ラーニングサポーターには現在、全国で約30人の大学生が登録し、ボランティアで小中学生にオンラインで勉強を教えている。愛知県の椙山女学園大学2年、田中真綾(まや)さんもその一人。教員志望の田中さんは週に2回、2人の中学2年生を教えている。大学1年生のころは、近くの小学校の特別支援学級へのボランティアに通うなどしていたが、新型コロナウイルスの感染拡大により、自粛せざるを得なくなった。代わりに何かできないかと考えていたところ、このラーニングサポーターの募集を知り、手を挙げた。

「私も苦手な科目は、子供と一緒に調べることもある。大学のオンライン授業で知ったZoomのホワイトボード機能を早速、自分でも使ってみたこともある。ちょっとシャイな性格の子は、まだあまり話してくれないが、最近、お互いに好きなアニメやゲームのことを少しずつ話題にするようになった」と話す。将来、中学校の教員として教壇に立つのが目標だといい、中学生と1対1で向き合う時間は自分自身にとっても、とても貴重な学びになっているそうだ。
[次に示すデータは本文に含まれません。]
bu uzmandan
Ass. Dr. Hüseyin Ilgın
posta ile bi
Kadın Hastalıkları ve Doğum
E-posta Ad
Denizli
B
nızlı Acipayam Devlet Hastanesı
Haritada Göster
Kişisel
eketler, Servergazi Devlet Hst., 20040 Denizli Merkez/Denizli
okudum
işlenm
田中さんが母親を亡くしたのは高校1年生のとき。「これから頑張らなければ」といくら自分に言い聞かせても、心にぽっかりと空いた穴はなかなか埋まらなかったという。そんな経験を持つ田中さんは「悩みを打ち明けられるような相手がいれば、心の支えになることができる。子供たちが抱え込んでしまっているものを、だんだんでいいから話してもらえるような存在になりたい」と、同じ親を亡くした境遇の子供たちに対する思いを打ち明けてくれた。

ロールモデルが学びの格差を埋める

あしなが育英会では昨年9月から、この学習支援プログラムのトライアルを開始した。これまで、高校や大学への進学に対する奨学金の支給をメインに行ってきた同会だが、大学進学に焦点を当てたとき、いくら奨学金を充実させたとしても、「そもそも進学しようと思わない」層が一定数いることが課題だった。

その原因として考えられるのが、身近にロールモデルがいないことと学力だった。特に学力は、学習に向かう意欲などの非認知能力も含めて、小学4年生のころから格差が広がっていく。この2つの原因にアプローチするために、同じ境遇で奨学金を受けながら大学で学んでいる「先輩」が、小中学生に勉強を教える仕組みをつくることにした。
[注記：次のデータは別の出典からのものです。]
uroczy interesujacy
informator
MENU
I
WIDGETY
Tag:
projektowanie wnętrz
ちょうどコロナ禍でオンライン学習が普及しつつあったことも追い風となった。環境がない家庭には同会からデバイスと通信環境を貸与し、プロジェクトに賛同した企業が、自社の学習コンテンツを無償で提供している。

大学生と小中学生のマッチングは、心のケア事業を行う職員のアドバイスも踏まえながら決めている。これまで、ほぼペアは変わることなく、継続して学習に取り組んでいるという。小中学生と大学生との連絡は業務用チャットアプリの「LINE WORKS(ラインワークス)」で行い、保護者には毎回、学習の様子を大学生が報告。同会の職員もその記録を確認しながら、必要に応じてアドバイスをするなど、バックアップにも配慮している。

同会では、4月から本格的に事業化し、60組程度の小中学生にプログラムを提供していくことを目指している。このプログラムを担当する同会学生事業部リーダー育成課の佐藤弘康課長は「新型コロナウイルスが収まれば、オフラインで大学生と小中学生が会える機会もつくっていきたい。ゆくゆくは、このプログラムを小中学生のころに受けた子供たちが、大学に進学し、今度は教える立場で自分たちの経験を伝えていってくれれば」と期待を寄せる。